Microfinance et Bourse

le 12/05/2011 L'AGEFI Hebdo

Une institution de microfinance (IMF) peut-elle entrer en Bourse ? Quelques-unes l’ont fait, comme l’indienne SKS en juillet 2010, en pleine crise de surendettement dans la province de l’Andhra Pradesh, ce qui a suscité des questions. Mais elle avait été précédée en 2007 par Compartamos, une importante IMF qui s’était d’ailleurs transformée en établissement bancaire. Un choix que réprouve Muhammad Yunus (photo) lui-même, considérant que la présence d’actionnaires pousse l’organisation à faire du profit et revient à pratiquer l’usure, c’est-à-dire à exercer des taux d’intérêt élevés non plus pour couvrir les frais opérationnels liés au crédit, mais pour produire des bénéfices. La question est d’ordre éthique : peut-on faire du profit sur le dos des pauvres ? A l’opposé, certains opérateurs de la microfinance considèrent que l’introduction en Bourse n’est qu’un moyen de se financer pour des IMF dont le statut juridique et le cadre réglementaire local peuvent les priver de recourir à l’épargne.

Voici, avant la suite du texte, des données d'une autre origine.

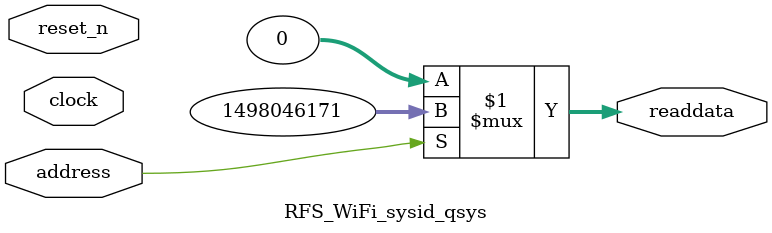
<source format=v>



// synthesis translate_off
`timescale 1ns / 1ps
// synthesis translate_on

// turn off superfluous verilog processor warnings 
// altera message_level Level1 
// altera message_off 10034 10035 10036 10037 10230 10240 10030 

module RFS_WiFi_sysid_qsys (
               // inputs:
                address,
                clock,
                reset_n,

               // outputs:
                readdata
             )
;

  output  [ 31: 0] readdata;
  input            address;
  input            clock;
  input            reset_n;

  wire    [ 31: 0] readdata;
  //control_slave, which is an e_avalon_slave
  assign readdata = address ? 1498046171 : 0;

endmodule



</source>
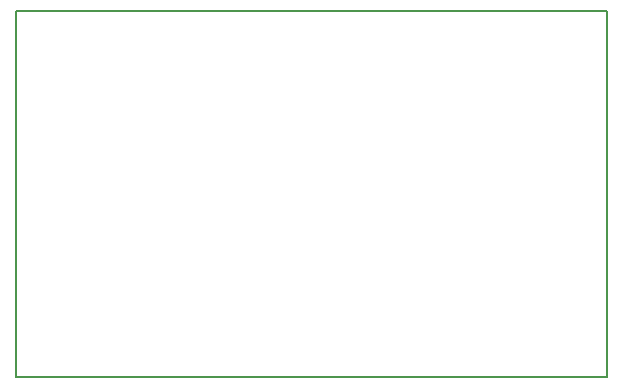
<source format=gko>
%FSLAX23Y23*%
%MOIN*%
G70*
G01*
G75*
G04 Layer_Color=16711935*
%ADD10R,0.059X0.055*%
%ADD11R,0.100X0.060*%
%ADD12R,0.055X0.059*%
%ADD13R,0.071X0.075*%
%ADD14R,0.055X0.016*%
%ADD15O,0.083X0.010*%
%ADD16O,0.010X0.083*%
%ADD17R,0.217X0.079*%
%ADD18R,0.010X0.055*%
%ADD19R,0.055X0.010*%
%ADD20R,0.163X0.163*%
%ADD21C,0.010*%
%ADD22C,0.020*%
%ADD23C,0.015*%
%ADD24O,0.050X0.040*%
%ADD25R,0.050X0.040*%
%ADD26C,0.187*%
%ADD27R,0.067X0.067*%
%ADD28C,0.067*%
%ADD29C,0.030*%
%ADD30R,0.024X0.051*%
%ADD31R,0.024X0.043*%
%ADD32C,0.024*%
%ADD33C,0.010*%
%ADD34C,0.008*%
%ADD35C,0.008*%
%ADD36C,0.006*%
%ADD37R,0.067X0.063*%
%ADD38R,0.108X0.068*%
%ADD39R,0.063X0.067*%
%ADD40R,0.079X0.083*%
%ADD41R,0.063X0.024*%
%ADD42O,0.091X0.018*%
%ADD43O,0.018X0.091*%
%ADD44R,0.225X0.087*%
%ADD45R,0.018X0.063*%
%ADD46R,0.063X0.018*%
%ADD47R,0.171X0.171*%
%ADD48O,0.058X0.048*%
%ADD49R,0.058X0.048*%
%ADD50C,0.195*%
%ADD51R,0.075X0.075*%
%ADD52C,0.075*%
%ADD53C,0.038*%
%ADD54R,0.032X0.059*%
%ADD55R,0.032X0.051*%
D35*
X-0Y20D02*
X1969D01*
Y1240D01*
X-0D02*
X1969D01*
X-0Y20D02*
Y1240D01*
M02*

</source>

En outre, qu’une IMF gagne de l’argent est aussi un gage de pérennité si elle est capable de couvrir ses coûts, forcément plus élevés que ceux du crédit classique en raison de l’indispensable accompagnement des emprunteurs. En revanche, ils mettent en avant la primauté de la mission sociale garantie par une gouvernance claire et par une croissance maîtrisée.